→ Required work:
Using the entries below, quote exactly the span of lines that begins with the line containing "(3,3'-diaminobenzidine) immunohistochemical staining" and ends with the final line.
*** Source data ***
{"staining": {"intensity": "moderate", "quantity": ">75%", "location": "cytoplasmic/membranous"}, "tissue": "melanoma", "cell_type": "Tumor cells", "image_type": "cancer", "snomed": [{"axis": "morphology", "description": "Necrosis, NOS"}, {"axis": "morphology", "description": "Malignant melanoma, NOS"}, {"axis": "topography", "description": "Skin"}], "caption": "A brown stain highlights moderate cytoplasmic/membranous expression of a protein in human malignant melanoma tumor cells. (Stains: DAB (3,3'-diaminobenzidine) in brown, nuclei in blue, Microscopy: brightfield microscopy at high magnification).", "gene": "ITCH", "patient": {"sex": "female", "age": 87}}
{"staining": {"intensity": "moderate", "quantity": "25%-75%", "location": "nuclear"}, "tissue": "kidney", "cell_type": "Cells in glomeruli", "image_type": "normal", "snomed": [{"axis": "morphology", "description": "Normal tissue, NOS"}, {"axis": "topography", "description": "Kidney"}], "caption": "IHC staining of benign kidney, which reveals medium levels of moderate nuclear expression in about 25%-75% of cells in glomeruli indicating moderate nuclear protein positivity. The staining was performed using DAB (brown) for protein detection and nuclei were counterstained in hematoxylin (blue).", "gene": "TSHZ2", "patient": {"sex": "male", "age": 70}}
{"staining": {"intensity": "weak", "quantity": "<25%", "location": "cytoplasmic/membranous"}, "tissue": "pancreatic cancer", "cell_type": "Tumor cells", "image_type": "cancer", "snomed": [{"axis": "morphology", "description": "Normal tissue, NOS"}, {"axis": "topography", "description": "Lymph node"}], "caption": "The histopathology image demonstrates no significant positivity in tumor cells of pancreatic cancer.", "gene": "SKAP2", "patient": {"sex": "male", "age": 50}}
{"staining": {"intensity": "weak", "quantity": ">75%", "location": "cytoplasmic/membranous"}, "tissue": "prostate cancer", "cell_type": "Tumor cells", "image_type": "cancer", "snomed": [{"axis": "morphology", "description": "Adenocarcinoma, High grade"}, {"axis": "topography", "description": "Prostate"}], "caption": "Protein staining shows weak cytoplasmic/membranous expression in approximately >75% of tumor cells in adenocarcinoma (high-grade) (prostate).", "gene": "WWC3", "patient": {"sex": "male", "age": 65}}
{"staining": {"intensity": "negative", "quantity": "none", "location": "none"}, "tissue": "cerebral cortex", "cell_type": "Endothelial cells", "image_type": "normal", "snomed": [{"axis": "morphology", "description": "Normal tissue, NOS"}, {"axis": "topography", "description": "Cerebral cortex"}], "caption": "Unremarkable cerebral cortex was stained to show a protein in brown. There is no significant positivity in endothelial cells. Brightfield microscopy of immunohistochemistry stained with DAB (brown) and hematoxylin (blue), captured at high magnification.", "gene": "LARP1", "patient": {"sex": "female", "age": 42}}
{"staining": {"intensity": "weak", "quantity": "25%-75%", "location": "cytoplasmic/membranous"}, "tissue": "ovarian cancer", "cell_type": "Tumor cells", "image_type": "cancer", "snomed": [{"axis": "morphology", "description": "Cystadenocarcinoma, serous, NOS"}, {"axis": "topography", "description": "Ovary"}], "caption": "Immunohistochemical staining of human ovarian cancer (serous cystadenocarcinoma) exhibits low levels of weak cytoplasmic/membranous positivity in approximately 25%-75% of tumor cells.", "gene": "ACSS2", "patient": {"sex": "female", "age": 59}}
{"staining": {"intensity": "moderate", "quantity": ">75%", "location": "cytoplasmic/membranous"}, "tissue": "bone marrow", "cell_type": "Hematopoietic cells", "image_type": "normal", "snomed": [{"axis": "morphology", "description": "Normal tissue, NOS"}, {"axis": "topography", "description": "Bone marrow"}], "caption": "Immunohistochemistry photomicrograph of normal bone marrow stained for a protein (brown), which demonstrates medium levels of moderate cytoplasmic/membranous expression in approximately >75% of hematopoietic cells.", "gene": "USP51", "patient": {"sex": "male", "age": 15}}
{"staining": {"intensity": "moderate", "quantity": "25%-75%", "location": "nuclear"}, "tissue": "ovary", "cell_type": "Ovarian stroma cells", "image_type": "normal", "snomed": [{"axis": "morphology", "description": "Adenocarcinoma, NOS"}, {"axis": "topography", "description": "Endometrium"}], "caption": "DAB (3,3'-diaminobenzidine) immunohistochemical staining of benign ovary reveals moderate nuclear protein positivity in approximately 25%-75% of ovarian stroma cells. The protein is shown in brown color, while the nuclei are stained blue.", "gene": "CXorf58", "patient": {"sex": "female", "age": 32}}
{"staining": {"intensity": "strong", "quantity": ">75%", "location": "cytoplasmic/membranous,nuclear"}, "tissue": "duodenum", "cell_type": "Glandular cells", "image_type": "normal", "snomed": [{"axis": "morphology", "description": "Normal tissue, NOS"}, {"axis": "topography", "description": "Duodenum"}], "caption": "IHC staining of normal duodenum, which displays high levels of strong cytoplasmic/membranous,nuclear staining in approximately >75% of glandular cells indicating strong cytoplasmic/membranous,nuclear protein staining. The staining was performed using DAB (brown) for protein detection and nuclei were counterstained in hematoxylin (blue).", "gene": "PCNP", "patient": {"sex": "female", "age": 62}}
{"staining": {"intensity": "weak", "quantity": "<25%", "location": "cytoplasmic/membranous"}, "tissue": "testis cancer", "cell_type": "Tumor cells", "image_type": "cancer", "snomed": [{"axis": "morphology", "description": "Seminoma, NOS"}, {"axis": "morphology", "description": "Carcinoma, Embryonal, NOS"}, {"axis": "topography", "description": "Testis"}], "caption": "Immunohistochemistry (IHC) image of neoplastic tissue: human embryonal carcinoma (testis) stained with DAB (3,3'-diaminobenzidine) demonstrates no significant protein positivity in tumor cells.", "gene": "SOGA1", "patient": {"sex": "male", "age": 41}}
*** End of Source data ***
→ Answer for this exercise:
{"staining": {"intensity": "moderate", "quantity": "25%-75%", "location": "nuclear"}, "tissue": "ovary", "cell_type": "Ovarian stroma cells", "image_type": "normal", "snomed": [{"axis": "morphology", "description": "Adenocarcinoma, NOS"}, {"axis": "topography", "description": "Endometrium"}], "caption": "DAB (3,3'-diaminobenzidine) immunohistochemical staining of benign ovary reveals moderate nuclear protein positivity in approximately 25%-75% of ovarian stroma cells. The protein is shown in brown color, while the nuclei are stained blue.", "gene": "CXorf58", "patient": {"sex": "female", "age": 32}}
{"staining": {"intensity": "strong", "quantity": ">75%", "location": "cytoplasmic/membranous,nuclear"}, "tissue": "duodenum", "cell_type": "Glandular cells", "image_type": "normal", "snomed": [{"axis": "morphology", "description": "Normal tissue, NOS"}, {"axis": "topography", "description": "Duodenum"}], "caption": "IHC staining of normal duodenum, which displays high levels of strong cytoplasmic/membranous,nuclear staining in approximately >75% of glandular cells indicating strong cytoplasmic/membranous,nuclear protein staining. The staining was performed using DAB (brown) for protein detection and nuclei were counterstained in hematoxylin (blue).", "gene": "PCNP", "patient": {"sex": "female", "age": 62}}
{"staining": {"intensity": "weak", "quantity": "<25%", "location": "cytoplasmic/membranous"}, "tissue": "testis cancer", "cell_type": "Tumor cells", "image_type": "cancer", "snomed": [{"axis": "morphology", "description": "Seminoma, NOS"}, {"axis": "morphology", "description": "Carcinoma, Embryonal, NOS"}, {"axis": "topography", "description": "Testis"}], "caption": "Immunohistochemistry (IHC) image of neoplastic tissue: human embryonal carcinoma (testis) stained with DAB (3,3'-diaminobenzidine) demonstrates no significant protein positivity in tumor cells.", "gene": "SOGA1", "patient": {"sex": "male", "age": 41}}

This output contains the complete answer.